» Obiettivo 1
Nelle voci, riscriva le righe rinominando "roll" in "rotazione" e lasciando invariato tutto il resto. Inizi dalla riga che contiene "pose: elev=142.1 azim=349.8" e si fermi alla fine delle voci, omettendo le immagini.

» Brano selezionato
La tesi del professore texano è che l’uomo, se nega un creatore comune, è destinato ad essere schiavo. È impossibile, sostiene, affermare la cogenza di diritti umani inalienabili e uguali per tutti quando manca un punto di vista metafisico. Engelhardt prende ad esempio Richard Rorty, che ha affrontato il venir meno della morale nel nostro secolo. «Rorty ha riconosciuto il motivo per cui è impossibile fornire una fondazione alla morale» spiega il professore, ricordando che per lui non esistendo un creatore non può esistere neppure un “metavocabolario” comune. Rorty, però, ammette che così «non possiamo stabilire quali siano la morale e la bioetica» e che «non si può neppure affermare la priorità morale di una comunità di individui anonimi nei confronti delle pretese della comunità particolare». L’assenza di un fondamento e di una prospettiva divina da cui l’uomo riconosce di derivare, prosegue Engelhardt, rende indimostrabile l’esistenza di «una priorità razionale cogente della comunità anonima degli individui e della comunità di coloro che amiamo e a cui restiamo fedeli».

Rorty tenta così di legare la morale alla prudenza degli individui, ma fallisce perché «si resta con una pluralità di morali come strutture normative (alcune delle quali rifiutano persino un punto di vista morale) sostenute da discorsi morali differenti, supportati da differenti condizioni socio-culturali». È in questo modo che si cade nella schiavitù del pensiero dominante. Perché «una volta separate dal proprio ancoraggio in Dio, e/o nell’essere, tutte le morali e le bioetiche secolari» diventano «socio-storicamente condizionate», affermando «configurazioni particolari». Il pericolo per il professore è chiaro: «A differenza delle affermazioni di obblighi morali fondati su una comune origine divina, che potrebbero essere riconosciute persino da un ateo come putativamente fondate nell’essere – nonostante l’ateo consideri falsa tale pretesa – la morale secolare contemporanea è necessariamente contingente e storicamente condizionata. Tale sradicamento e tale contingenza hanno implicazioni drammatiche riguardo alla forza delle pretese normative avanzate dalla teoria morale contemporanea dominante di stampo secolare su questioni come il significato morale di autonomia, uguaglianza, diritti umani, giustizia sociale e dignità umana».

» Obiettivo 2
Secondo il brano, a che cosa Rorty tenta di legare la morale?

» Materiali dell'esercizio
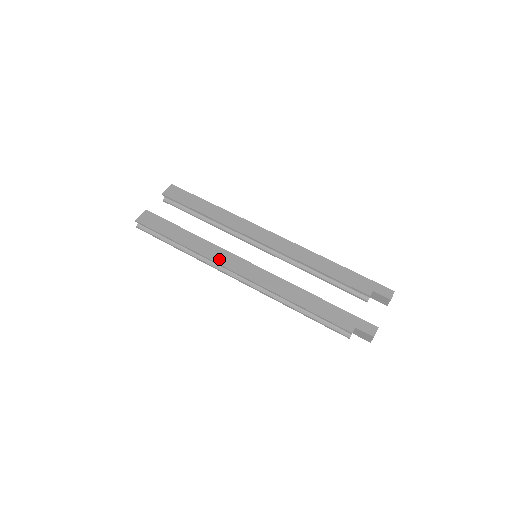
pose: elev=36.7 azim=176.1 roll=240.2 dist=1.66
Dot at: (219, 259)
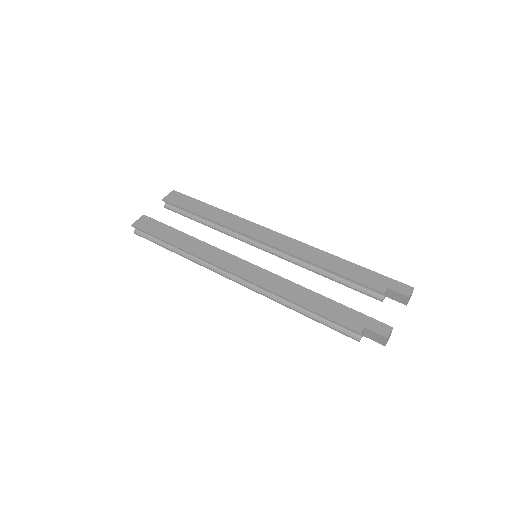
Dot at: (214, 259)
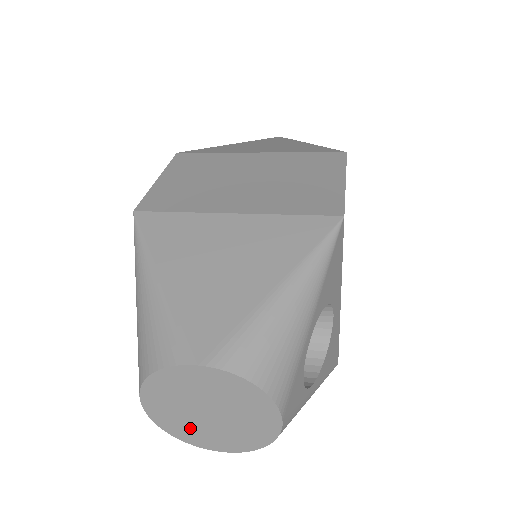
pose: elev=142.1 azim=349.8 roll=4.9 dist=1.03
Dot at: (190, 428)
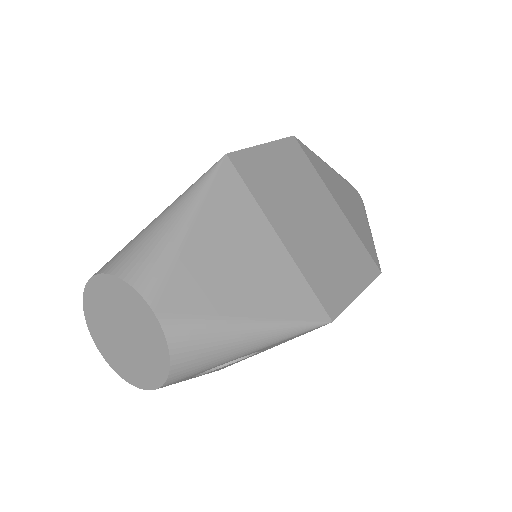
Dot at: (100, 322)
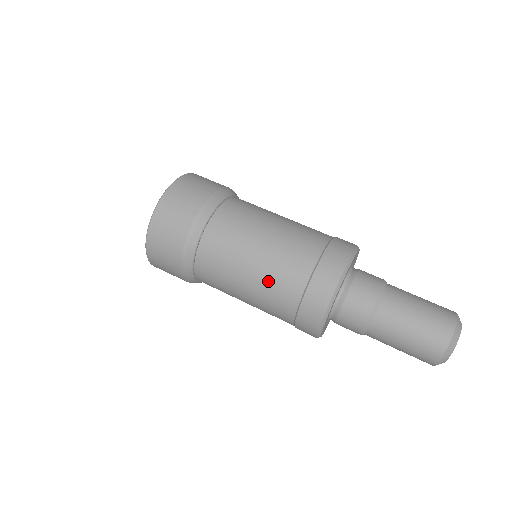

» Risultato finale 1
pose: elev=142.1 azim=349.8 rotazione=4.9 dist=1.03
Dot at: (190, 428)
Dot at: (100, 322)

» Risultato finale 2
Alla prudenza degli individui.